PROBLEM TO SOLVE: For the entries below, the result should be an exact transcription of the lines from the one with "left eye: (297, 288)" up to and including the one with "right shoulder: (63, 369)", and only those.

Saved entries:
···

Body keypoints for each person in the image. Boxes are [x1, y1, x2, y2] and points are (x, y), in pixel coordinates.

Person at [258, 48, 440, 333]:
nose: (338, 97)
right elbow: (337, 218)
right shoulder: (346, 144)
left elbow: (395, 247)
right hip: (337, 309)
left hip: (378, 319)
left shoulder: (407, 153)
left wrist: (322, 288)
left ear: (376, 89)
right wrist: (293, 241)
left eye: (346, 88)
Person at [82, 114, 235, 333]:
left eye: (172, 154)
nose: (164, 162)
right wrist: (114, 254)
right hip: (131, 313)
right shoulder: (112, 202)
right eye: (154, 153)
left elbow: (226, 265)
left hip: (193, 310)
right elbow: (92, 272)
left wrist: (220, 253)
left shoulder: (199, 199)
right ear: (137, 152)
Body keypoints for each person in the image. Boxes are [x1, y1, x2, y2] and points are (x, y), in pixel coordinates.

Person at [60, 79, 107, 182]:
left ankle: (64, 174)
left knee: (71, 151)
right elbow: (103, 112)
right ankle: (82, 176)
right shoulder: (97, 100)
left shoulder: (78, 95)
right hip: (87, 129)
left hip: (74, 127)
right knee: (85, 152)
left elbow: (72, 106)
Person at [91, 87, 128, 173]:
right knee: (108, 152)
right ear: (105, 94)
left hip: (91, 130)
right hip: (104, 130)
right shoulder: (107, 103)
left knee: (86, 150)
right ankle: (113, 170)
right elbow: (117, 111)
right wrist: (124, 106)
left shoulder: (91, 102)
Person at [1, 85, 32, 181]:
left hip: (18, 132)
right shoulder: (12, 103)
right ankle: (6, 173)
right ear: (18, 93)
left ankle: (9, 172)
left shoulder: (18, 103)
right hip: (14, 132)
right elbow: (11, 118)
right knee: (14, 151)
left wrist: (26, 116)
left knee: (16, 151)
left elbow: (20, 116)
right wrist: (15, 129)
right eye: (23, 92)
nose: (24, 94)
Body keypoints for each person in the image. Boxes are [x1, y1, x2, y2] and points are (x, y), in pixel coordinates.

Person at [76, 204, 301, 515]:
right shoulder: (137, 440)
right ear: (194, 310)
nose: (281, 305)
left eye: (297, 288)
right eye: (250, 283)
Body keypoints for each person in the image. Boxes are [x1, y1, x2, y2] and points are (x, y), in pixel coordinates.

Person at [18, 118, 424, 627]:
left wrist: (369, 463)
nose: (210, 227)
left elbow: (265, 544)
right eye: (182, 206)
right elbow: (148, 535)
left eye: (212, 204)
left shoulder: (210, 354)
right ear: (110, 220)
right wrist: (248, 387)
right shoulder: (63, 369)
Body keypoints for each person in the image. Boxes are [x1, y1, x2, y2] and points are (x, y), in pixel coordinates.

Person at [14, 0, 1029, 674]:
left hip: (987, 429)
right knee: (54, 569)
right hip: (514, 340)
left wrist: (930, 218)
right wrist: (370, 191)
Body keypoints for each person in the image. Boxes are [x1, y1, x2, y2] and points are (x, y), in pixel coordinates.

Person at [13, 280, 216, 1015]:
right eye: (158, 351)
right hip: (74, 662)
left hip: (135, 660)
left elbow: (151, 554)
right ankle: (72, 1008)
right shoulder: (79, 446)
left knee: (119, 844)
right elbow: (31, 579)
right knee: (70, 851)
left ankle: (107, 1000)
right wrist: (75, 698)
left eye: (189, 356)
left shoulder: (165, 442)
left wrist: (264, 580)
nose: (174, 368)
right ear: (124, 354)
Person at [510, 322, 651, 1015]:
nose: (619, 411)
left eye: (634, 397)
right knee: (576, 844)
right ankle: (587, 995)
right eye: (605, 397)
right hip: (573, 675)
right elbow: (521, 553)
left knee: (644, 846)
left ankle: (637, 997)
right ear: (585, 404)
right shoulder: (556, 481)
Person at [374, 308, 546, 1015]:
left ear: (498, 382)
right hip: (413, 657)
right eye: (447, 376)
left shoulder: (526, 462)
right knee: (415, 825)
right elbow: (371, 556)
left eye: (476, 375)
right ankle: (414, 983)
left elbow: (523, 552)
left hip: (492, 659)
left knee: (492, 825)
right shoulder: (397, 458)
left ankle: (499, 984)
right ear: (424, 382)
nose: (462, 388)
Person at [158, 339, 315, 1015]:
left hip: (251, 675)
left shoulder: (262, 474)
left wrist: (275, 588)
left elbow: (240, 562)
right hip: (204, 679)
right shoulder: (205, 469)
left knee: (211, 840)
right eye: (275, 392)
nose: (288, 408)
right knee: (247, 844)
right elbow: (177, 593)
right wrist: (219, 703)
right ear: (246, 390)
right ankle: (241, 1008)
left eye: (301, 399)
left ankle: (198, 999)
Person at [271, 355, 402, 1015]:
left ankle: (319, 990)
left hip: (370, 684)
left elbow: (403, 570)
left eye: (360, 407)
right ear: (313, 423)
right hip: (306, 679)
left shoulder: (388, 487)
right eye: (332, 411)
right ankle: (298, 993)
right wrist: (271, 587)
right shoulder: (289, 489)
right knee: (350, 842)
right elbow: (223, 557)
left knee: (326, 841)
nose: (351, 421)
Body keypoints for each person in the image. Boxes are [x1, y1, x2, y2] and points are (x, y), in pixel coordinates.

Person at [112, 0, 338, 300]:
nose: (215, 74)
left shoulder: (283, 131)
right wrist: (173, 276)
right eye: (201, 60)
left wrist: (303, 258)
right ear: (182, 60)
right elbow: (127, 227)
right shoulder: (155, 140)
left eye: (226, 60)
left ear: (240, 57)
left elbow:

···

EXERCISE RESULT:
left eye: (297, 288)
right eye: (250, 283)
Body keypoints for each person in the image. Boxes are [x1, y1, x2, y2] and points are (x, y), in pixel coordinates.

Person at [18, 118, 424, 627]:
left wrist: (369, 463)
nose: (210, 227)
left elbow: (265, 544)
right eye: (182, 206)
right elbow: (148, 535)
left eye: (212, 204)
left shoulder: (210, 354)
right ear: (110, 220)
right wrist: (248, 387)
right shoulder: (63, 369)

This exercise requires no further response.